*** Passage Section Begins ***
Why different priors produce very large results

yanmin · December 19, 2024, 2:09pm

I replicate a paper titled ’ Bayesian hierarchical models for linear networks’(J Appl Stat
. 2020 Dec 29;49(6):1421-1448).
The model is specified,
y_i \sim poisson(L_i* exp(lambda_i)) \\ lambda_i \sim N(\mu,\sigma^2) \\ \mu \sim N(\alpha, \tau^2) \\ \sigma^2 \sim Inverse-Gamma(\alpha_0,\beta_0)

The R codes is as follows,

library(dplyr);library(purrr);ibrary(rstan)

#// path = 'https://pmc.ncbi.nlm.nih.gov/articles/PMC9042008/pdf/CJAS_49_1864814.pdf'
path = 'D:\\bayes\\Bayesian hierarchical models for linear networks.pdf'
df = tabulapdf::extract_tables(path,pages = 4)

accident = df[[1]] %>% select(2:3) 
names(accident) = c('length','accidents')
data_for_Stan = list(N = length(accident$accidents),
                      length = accident$length, 
                      accidents = accident$accidents)

The first stan file:

conjugate <- "
data {
  int<lower=0> N;
  vector[N] length;
  array[N] int accidents;
}

transformed data{
  vector[N] log_len;
  log_len = log(length);
}

parameters {
  real mu;
  real<lower=0> sigma;
  vector<offset = mu, multiplier = sigma>[N] lambda; 
}

transformed parameters {
  real<lower=0> sigma2 = sigma^2;
}

model {
  mu ~ normal(-6.65,0.09);
  sigma2 ~ inv_gamma(18.36, 58.06);
  lambda ~ normal(mu,sigma);
  for (n in 1:N) {
  accidents[n] ~ poisson_log(lambda[n] + log_len[n]);
  }
}

The second model differ in the hyperparameters for \mu and \sigma^2

model {
  mu ~ normal(0,10);
  sigma2 ~ inv_gamma(0.001,0.001);
  lambda ~ normal(mu,sigma);
  for (n in 1:N) {
  accidents[n] ~ poisson_log(lambda[n] + log_len[n]);
  }

}

The first model have the output:mean(\mu) = -6.55, mean(\sigma) = 5.07, but the second have the output: mean(\mu) = 1.057, mean(\sigma) = 0.602.
Why different priors produce so large results? Is the results acceptable?

sjp · December 19, 2024, 2:36pm

I only have a little experience coding directly in Stan, so others can correct me if I’m wrong, but I think the prior on \mu in the first model is practically fixed to -6.55 given that the SD is so small (0.09). The priors for \sigma are also different, but even if they weren’t, fixing a value of one parameter like this with affect the samples of others.
*** Passage Section Ends ***
*** Data shown Section Begins ***
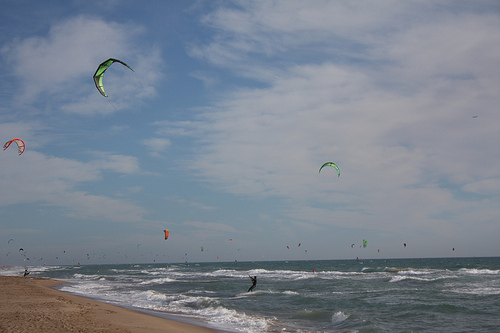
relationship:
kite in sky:
[87, 53, 137, 98] [142, 20, 291, 168]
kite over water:
[87, 53, 137, 98] [25, 255, 500, 330]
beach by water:
[5, 277, 198, 328] [25, 255, 500, 330]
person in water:
[237, 273, 263, 297] [25, 255, 500, 330]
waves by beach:
[90, 282, 267, 332] [5, 277, 198, 328]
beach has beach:
[5, 277, 198, 328] [0, 275, 217, 333]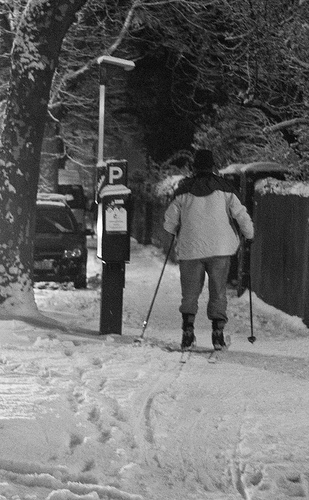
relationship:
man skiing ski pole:
[161, 149, 255, 353] [246, 235, 256, 345]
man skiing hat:
[161, 149, 255, 353] [193, 151, 211, 166]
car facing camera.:
[30, 191, 87, 290] [0, 149, 299, 466]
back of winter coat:
[173, 191, 239, 255] [164, 188, 251, 258]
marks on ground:
[53, 354, 176, 462] [14, 320, 132, 444]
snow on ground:
[0, 0, 309, 499] [133, 354, 239, 468]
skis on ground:
[178, 332, 197, 365] [1, 234, 307, 497]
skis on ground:
[208, 333, 233, 363] [1, 234, 307, 497]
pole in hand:
[249, 238, 253, 340] [167, 229, 178, 236]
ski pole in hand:
[133, 234, 171, 341] [244, 237, 254, 244]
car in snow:
[8, 184, 102, 289] [28, 189, 108, 353]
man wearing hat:
[161, 149, 255, 353] [190, 149, 215, 170]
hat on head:
[190, 149, 215, 170] [194, 149, 215, 174]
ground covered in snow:
[1, 234, 307, 497] [3, 205, 307, 487]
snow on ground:
[0, 0, 309, 499] [1, 234, 307, 497]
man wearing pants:
[161, 149, 255, 353] [176, 253, 232, 323]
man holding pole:
[161, 149, 255, 353] [249, 238, 253, 340]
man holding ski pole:
[161, 149, 255, 353] [133, 234, 171, 341]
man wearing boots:
[161, 149, 255, 353] [171, 304, 232, 351]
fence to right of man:
[129, 182, 308, 332] [161, 149, 255, 353]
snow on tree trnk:
[65, 369, 195, 418] [0, 0, 86, 324]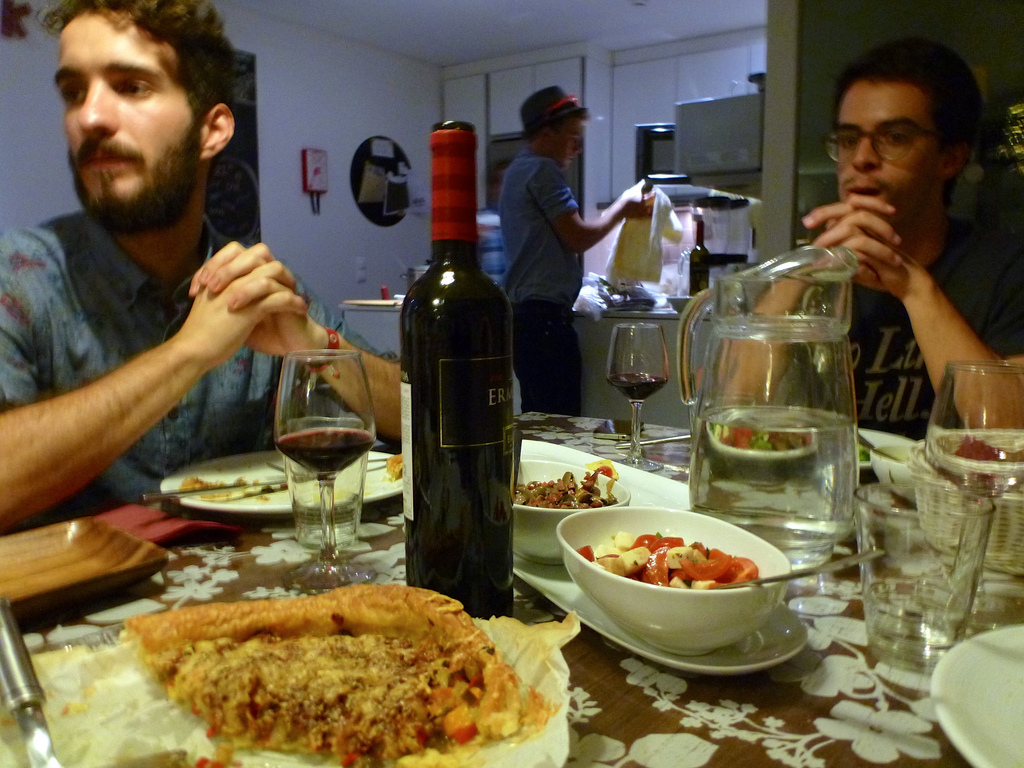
*** Data shown Section Ends ***
Exercise tasks:
1) According to the reply in the priors thread, why does the first model's prior leave the mean parameter with so little room to move? Answer in one to three sentences.
2) Answer these questions from the priors thread:
(a) What inverse-gamma hyperparameters does the second model give to sigma squared?
(b) What mean value of sigma did the first model produce?
(c) What normal prior does the second model place on the mean parameter?
3) Print the passage of the priors thread from "The first model have" to "the results acceptable?".
The data above are separate material and have no connection to the priors thread.

Exercise solutions:
1) The prior on the mean parameter in the first model has a standard deviation of only 0.09, so small that the parameter is practically fixed. The reply adds that fixing one parameter this way affects the samples of the other parameters.

2)
(a) 0.001 and 0.001.
(b) 5.07.
(c) A normal distribution with mean 0 and standard deviation 10.

3)
The first model have the output:mean(\mu) = -6.55, mean(\sigma) = 5.07, but the second have the output: mean(\mu) = 1.057, mean(\sigma) = 0.602.
Why different priors produce so large results? Is the results acceptable?